-- START OF RECORDS TO USE --

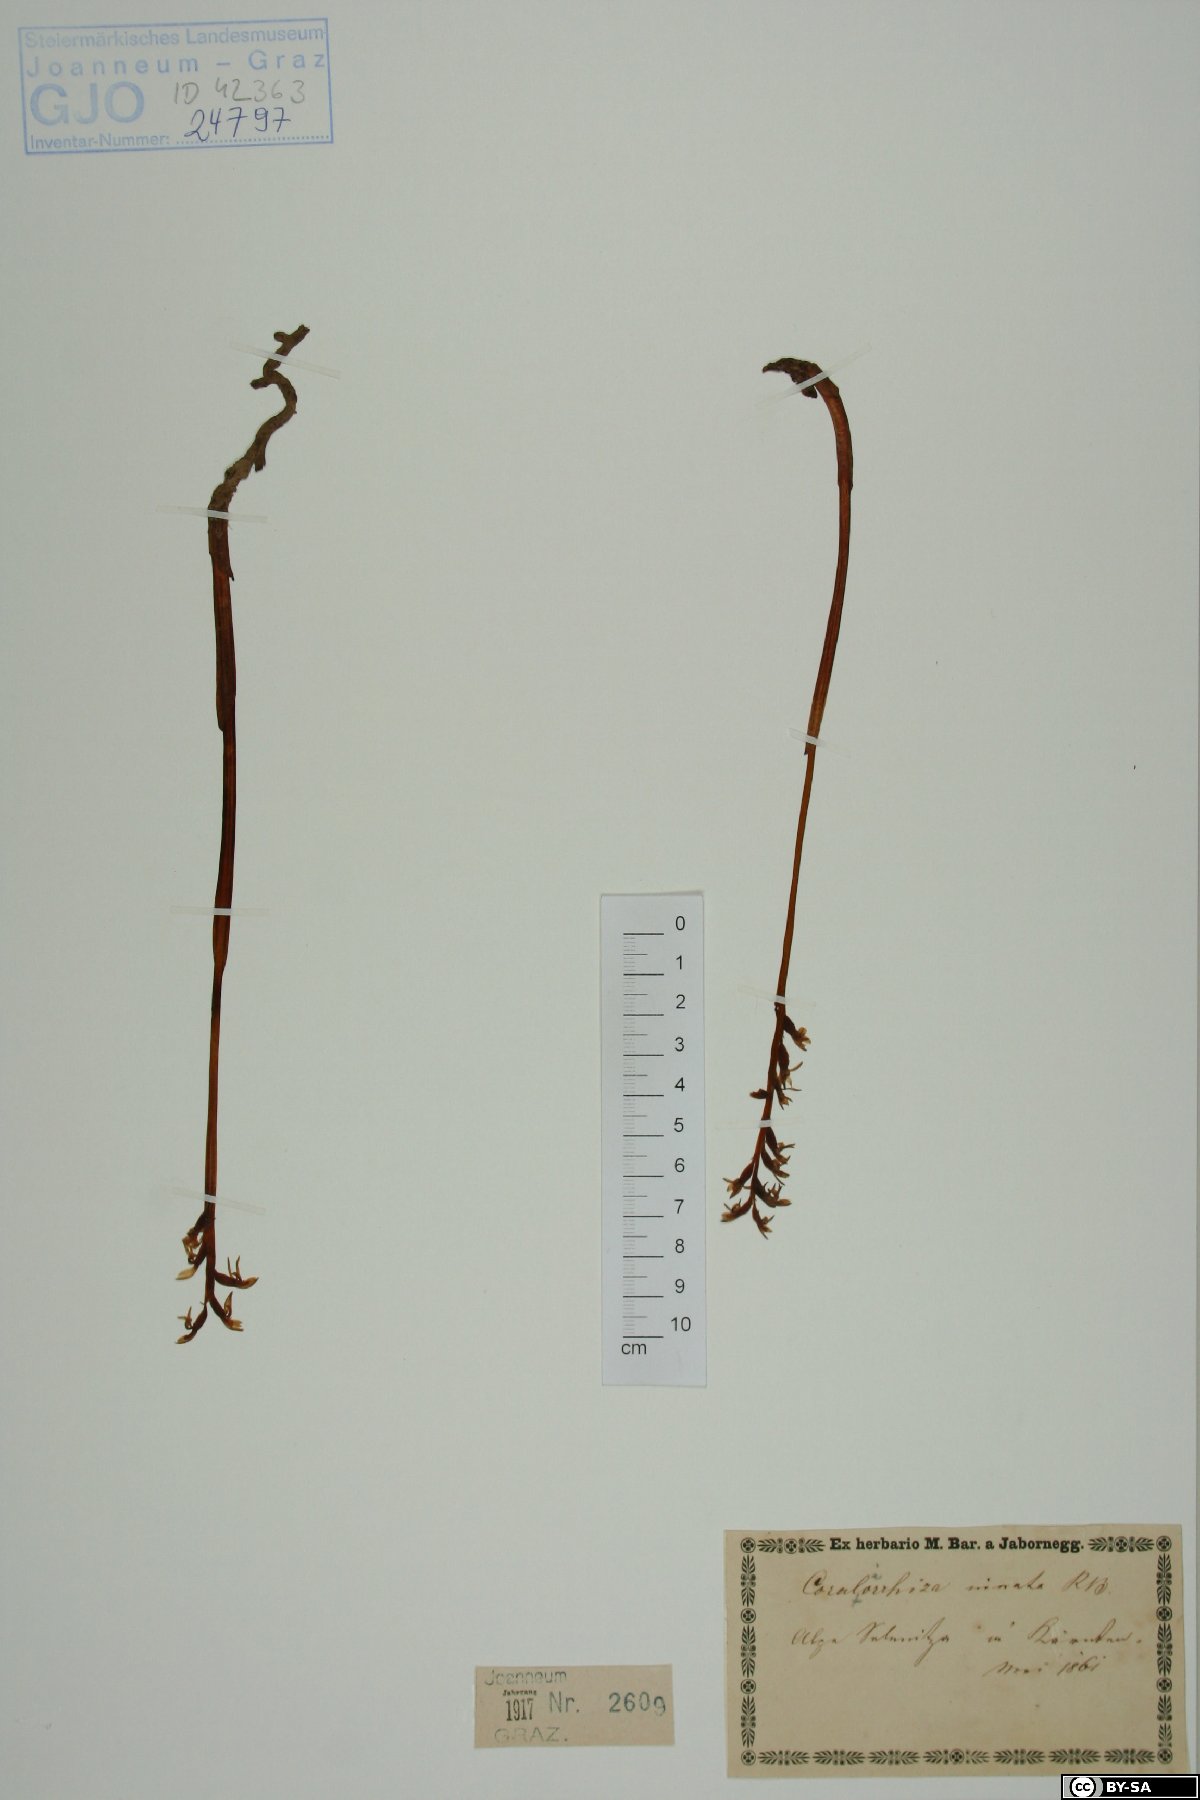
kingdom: Plantae
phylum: Tracheophyta
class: Liliopsida
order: Asparagales
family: Orchidaceae
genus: Corallorhiza
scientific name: Corallorhiza trifida
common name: Yellow coralroot
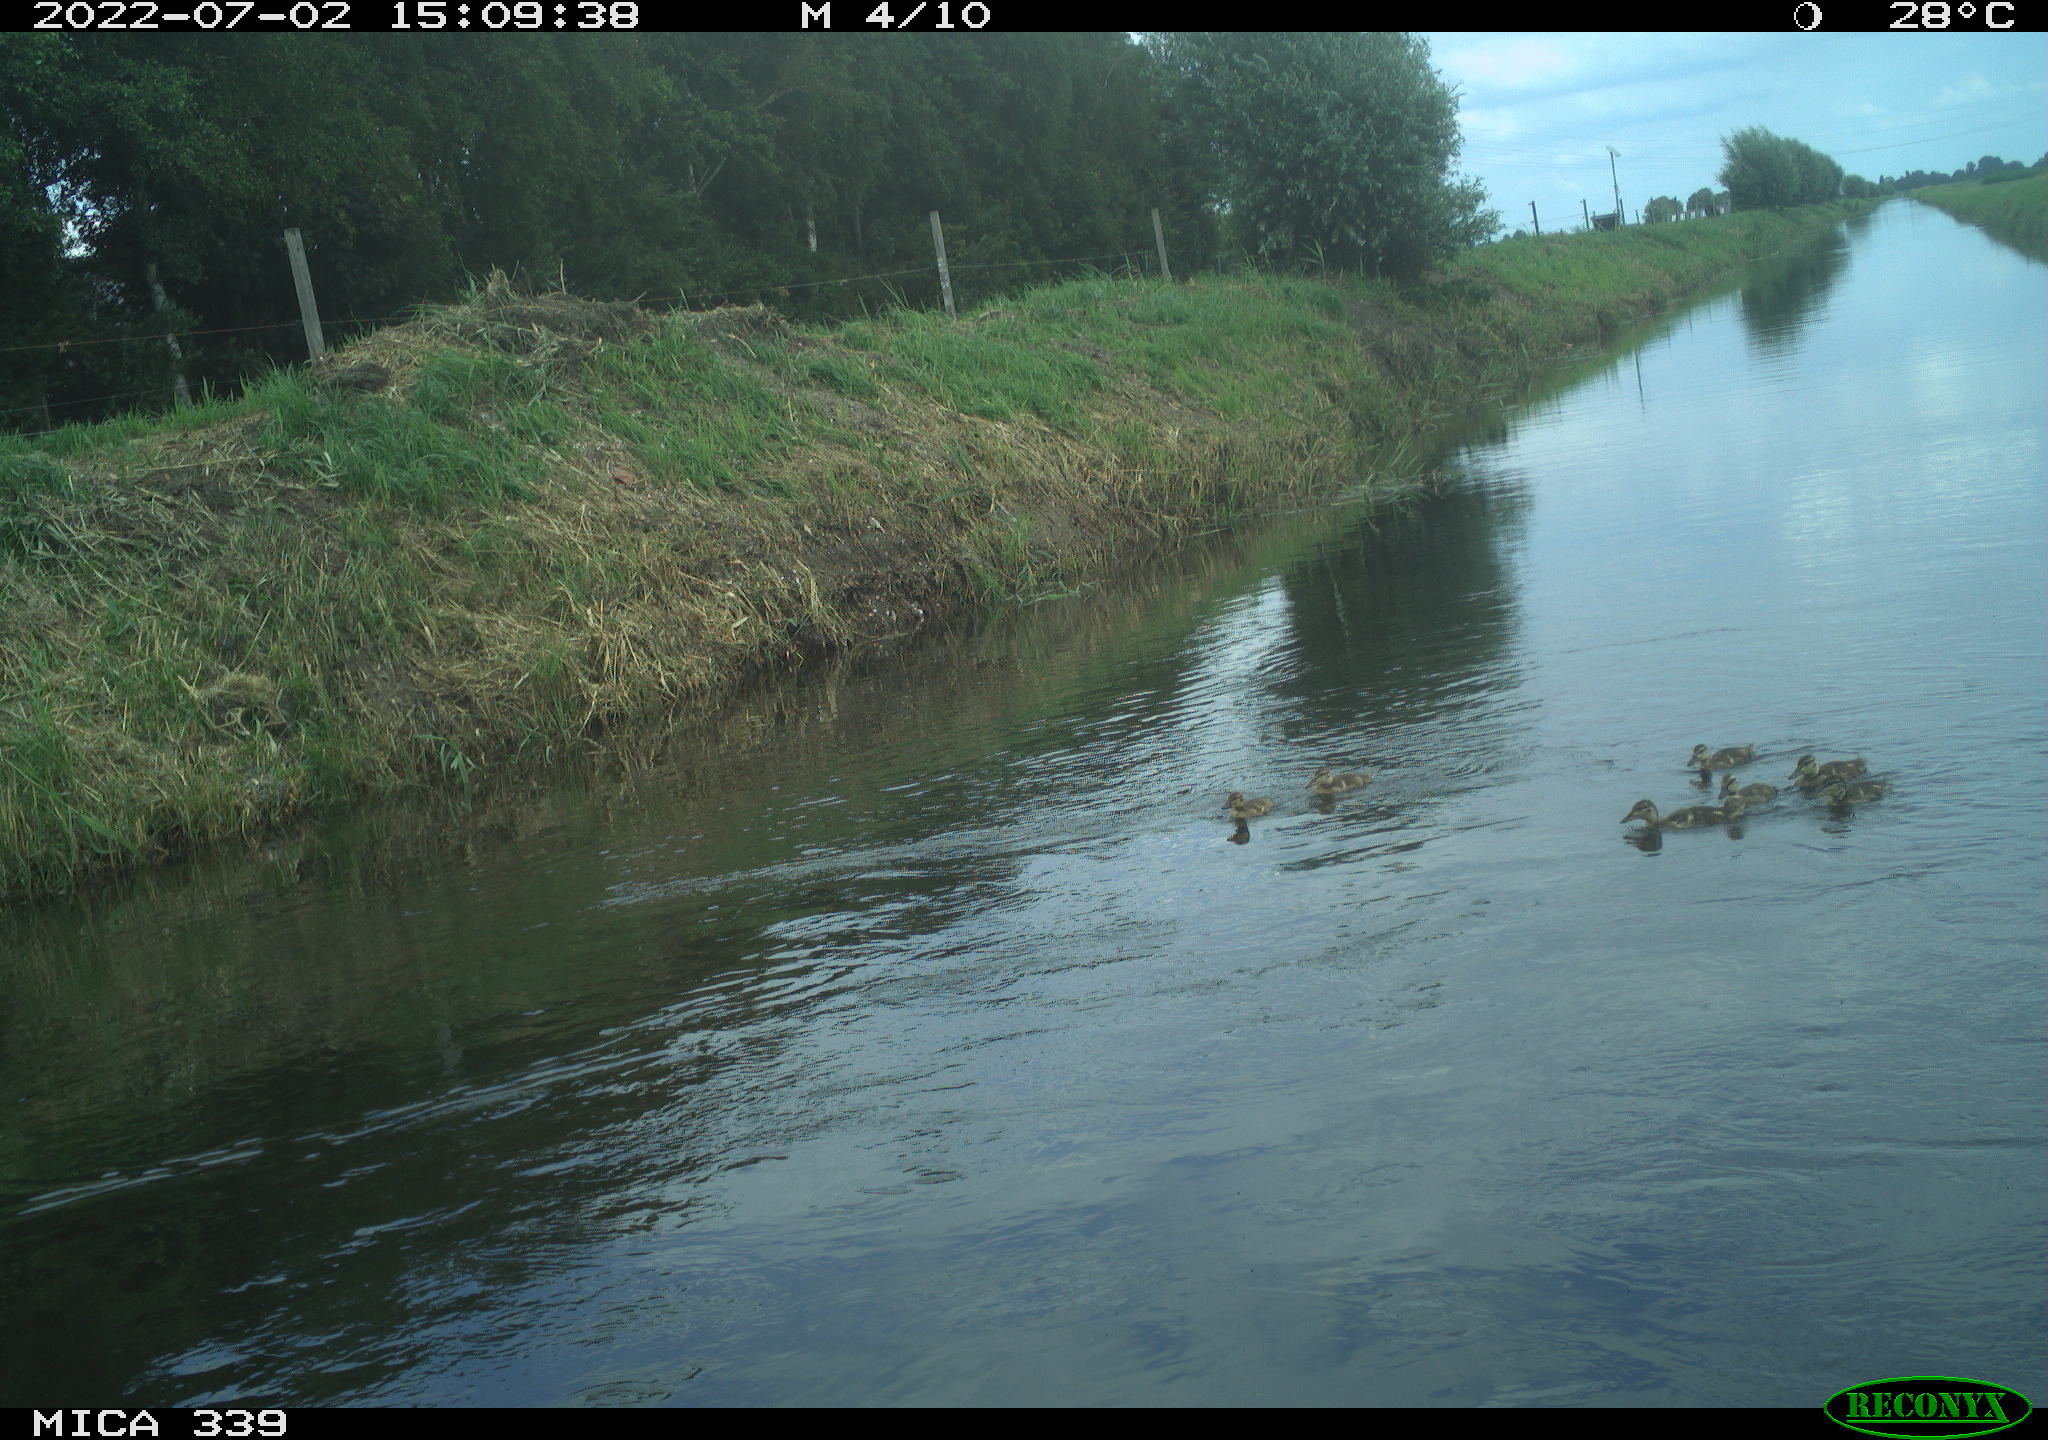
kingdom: Animalia
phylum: Chordata
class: Aves
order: Anseriformes
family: Anatidae
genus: Anas
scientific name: Anas platyrhynchos
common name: Mallard
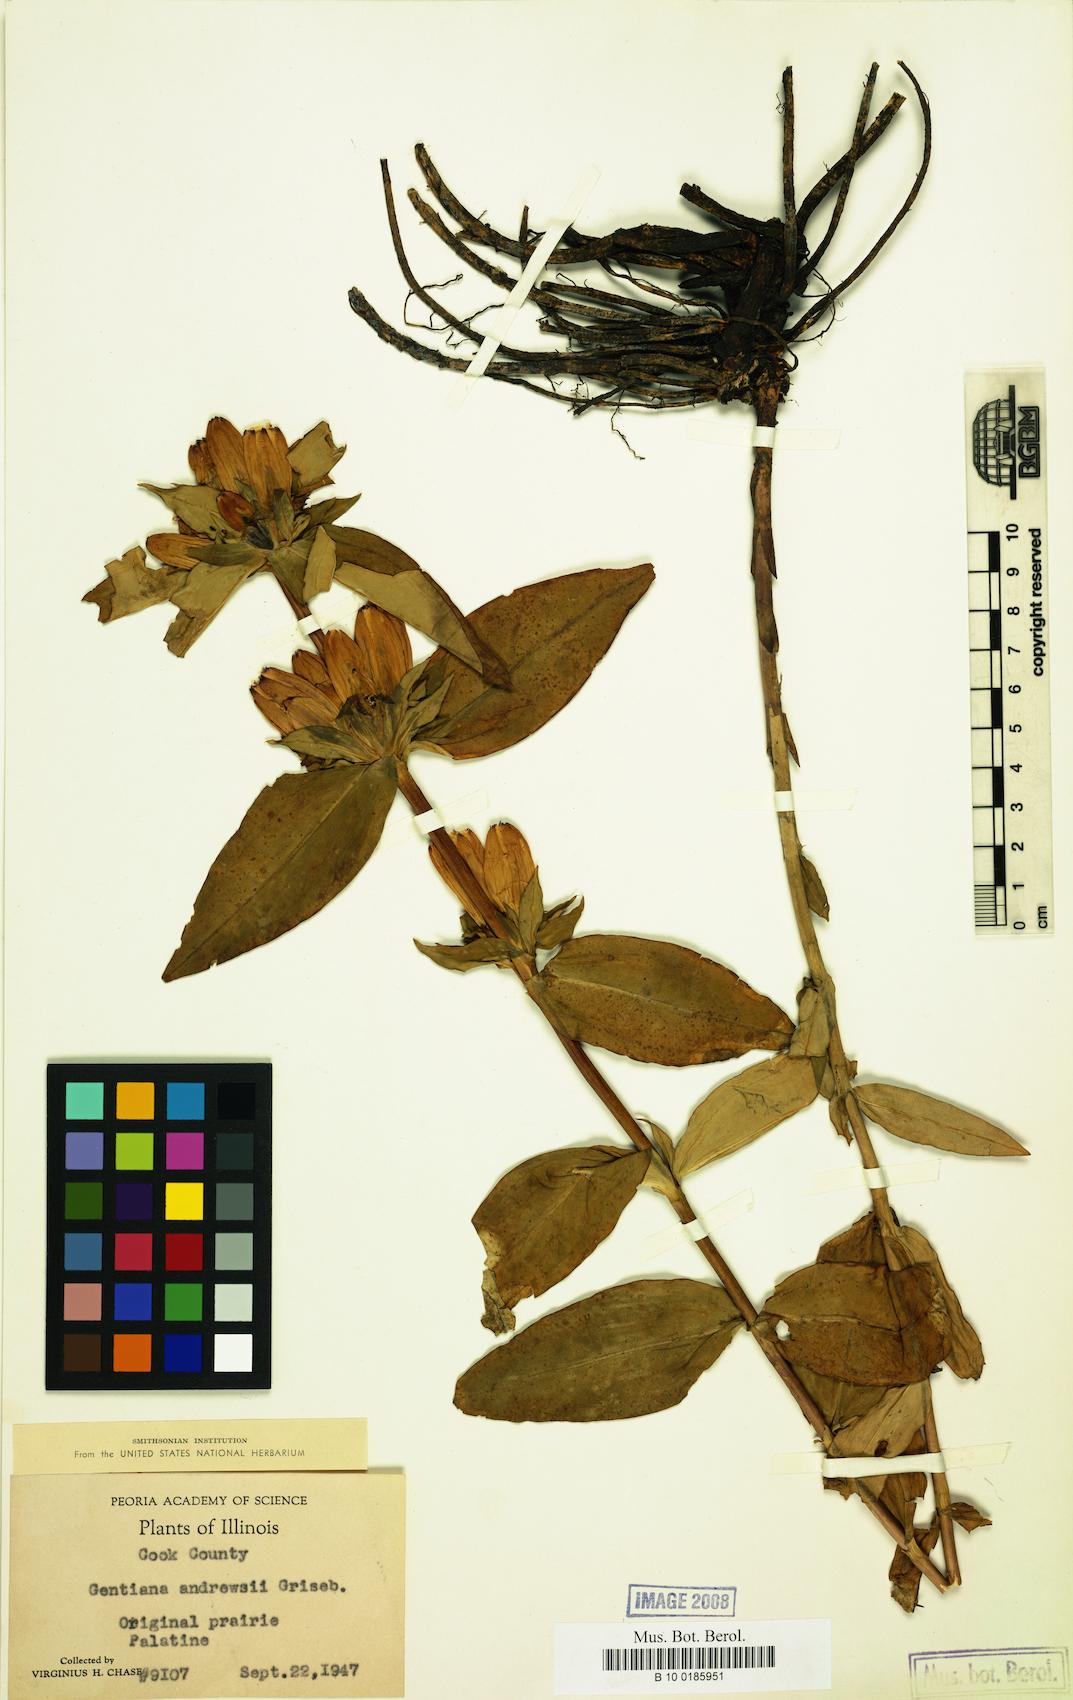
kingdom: Plantae
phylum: Tracheophyta
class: Magnoliopsida
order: Gentianales
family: Gentianaceae
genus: Gentiana
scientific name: Gentiana andrewsii
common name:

-- END OF RECORDS TO USE --

AIM OF THE EXERCISE
Render the lines above as a Markdown table with a numbered Row column and a Text column, omitting blank lines. Leave the pictures out of the answer.

OUTPUT FOR THIS EXERCISE
| Row | Text |
|---|---|
| 1 | kingdom: Plantae |
| 2 | phylum: Tracheophyta |
| 3 | class: Liliopsida |
| 4 | order: Asparagales |
| 5 | family: Orchidaceae |
| 6 | genus: Corallorhiza |
| 7 | scientific name: Corallorhiza trifida |
| 8 | common name: Yellow coralroot |
| 9 | kingdom: Animalia |
| 10 | phylum: Chordata |
| 11 | class: Aves |
| 12 | order: Anseriformes |
| 13 | family: Anatidae |
| 14 | genus: Anas |
| 15 | scientific name: Anas platyrhynchos |
| 16 | common name: Mallard |
| 17 | kingdom: Plantae |
| 18 | phylum: Tracheophyta |
| 19 | class: Magnoliopsida |
| 20 | order: Gentianales |
| 21 | family: Gentianaceae |
| 22 | genus: Gentiana |
| 23 | scientific name: Gentiana andrewsii |
| 24 | common name: |